Energy needs

To the editor:

Kansas fought and won a 40-year court battle with Colorado for water rights from the Arkansas River. Now, if the proposed coal plants are built in western Kansas, we would use much of that hard-won resource to generate electricity, most of which will be sent back to Colorado.

This seems counterproductive, given that a shrinking aquifer and near-drought conditions have plagued western Kansas for years. And though the Arkansas water would literally be a drop in the bucket compared with the massive demands that agriculture has for that resource, its use for generating power that we would not use is wrong.
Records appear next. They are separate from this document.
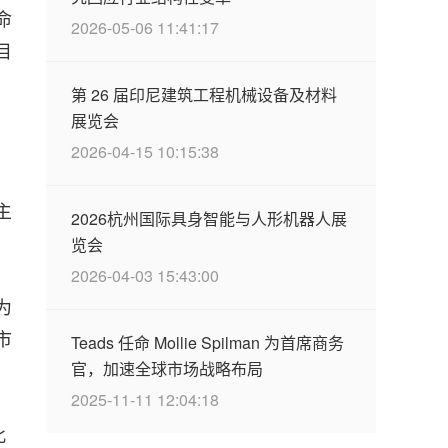
命
2026-05-06 11:41:17
目
第 26 届印尼建筑工程机械设备及材料
展览会
2026-04-15 10:15:38
主
2026杭州国际具身智能与人形机器人展
览会
2026-04-03 15:43:00
为
市
Teads 任命 Mollie Spilman 为首席商务
官，加速全球市场战略布局
2025-11-11 12:04:18
此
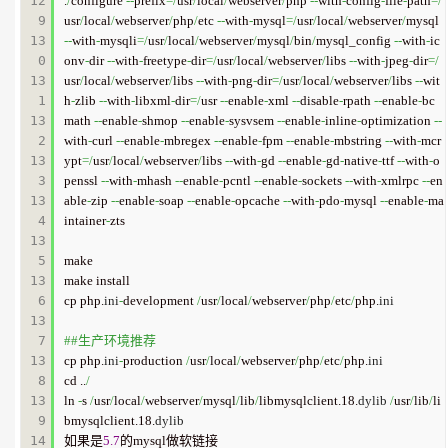
12
.
/
configure 
--
prefix
=/
usr
/
local
/
webserver
/
php 
--
with
-
config
-
file
-
path
=/
9

usr
/
local
/
webserver
/
php
/
etc 
--
with
-
mysql
=/
usr
/
local
/
webserver
/
mysql 
13
--
with
-
mysqli
=/
usr
/
local
/
webserver
/
mysql
/
bin
/
mysql_config 
--
with
-
ic
0

onv
-
dir 
--
with
-
freetype
-
dir
=/
usr
/
local
/
webserver
/
libs 
--
with
-
jpeg
-
dir
=/
13
usr
/
local
/
webserver
/
libs 
--
with
-
png
-
dir
=/
usr
/
local
/
webserver
/
libs 
--
wit
1

h
-
zlib 
--
with
-
libxml
-
dir
=/
usr 
--
enable
-
xml 
--
disable
-
rpath 
--
enable
-
bc
13
math 
--
enable
-
shmop 
--
enable
-
sysvsem 
--
enable
-
inline
-
optimization 
--
2

with
-
curl 
--
enable
-
mbregex 
--
enable
-
fpm 
--
enable
-
mbstring 
--
with
-
mcr
13
ypt
=/
usr
/
local
/
webserver
/
libs 
--
with
-
gd 
--
enable
-
gd
-
native
-
ttf 
--
with
-
o
3

penssl 
--
with
-
mhash 
--
enable
-
pcntl 
--
enable
-
sockets 
--
with
-
xmlrpc 
--
en
13
able
-
zip 
--
enable
-
soap 
--
enable
-
opcache 
--
with
-
pdo
-
mysql 
--
enable
-
ma
4

intainer
-
zts

13
5

make

13
make install

6

cp php.
ini
-
development 
/
usr
/
local
/
webserver
/
php
/
etc
/
php.
ini
13
7

##生产环境推荐
13
cp php.
ini
-
production 
/
usr
/
local
/
webserver
/
php
/
etc
/
php.
ini
8

cd ..
/
13
ln 
-
s 
/
usr
/
local
/
webserver
/
mysql
/
lib
/
libmysqlclient.18.
dylib
/
usr
/
lib
/
li
9

bmysqlclient.18.
dylib
14
如果是
5.7
的mysql做软链接
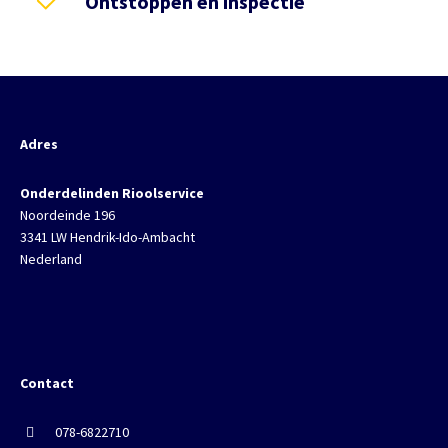
Ontstoppen en inspectie
Adres
Onderdelinden Rioolservice
Noordeinde 196
3341 LW Hendrik-Ido-Ambacht
Nederland
Contact
078-6822710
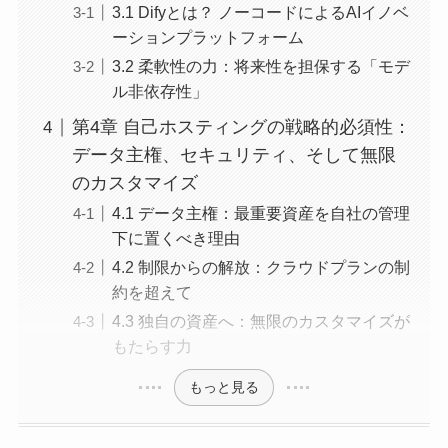
3.1 Difyとは？ ノーコードによるAIイノベ
ーションプラットフォーム
3.2 柔軟性の力：将来性を担保する「モデ
ル非依存性」
第4章 自己ホスティングの戦略的必須性：
データ主権、セキュリティ、そして無限
のカスタマイズ
4.1 データ主権：最重要資産を自社の管理
下に置くべき理由
4.2 制限からの解放：クラウドプランの制
約を超えて
4.3 独自の資産へ：無限のカスタマイズが
もたらす力
もっと見る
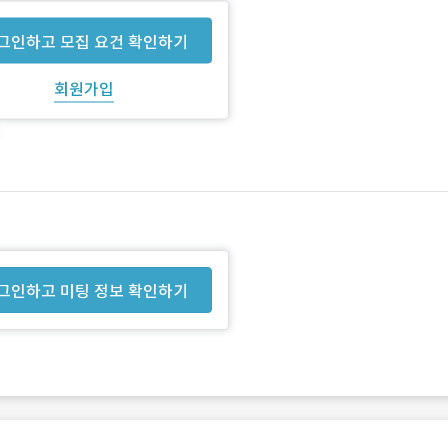
그인하고 모집 요건 확인하기
회원가입
그인하고 미팅 정보 확인하기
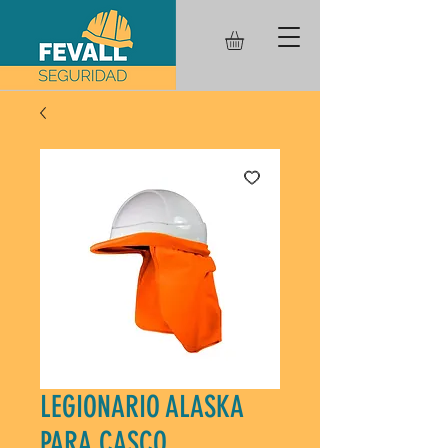
LEGIONARIO ALASKA
PARA CASCO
It is true that modern coal plants are much less polluting than those built years ago. Yet, we need a multisource plan for our power needs that is less harmful – that being the diversified use of wind, solar and nuclear sources of power, rather than the current near-monopoly that coal has as our national source for electricity.

The infrastructure and technology are not in place for us to switch over to 100 percent renewable sources of power, yet why not begin to aggressively develop and integrate them into the national grid?

This seems to be the only real way we can meet an ever-growing demand and wean us off our obscene consumption and dependence of finite, and environmentally damaging, fossil fuels.

This would be a logical approach to this problem. Yet more often than not, logic falls to the wayside when it goes up against the status quo.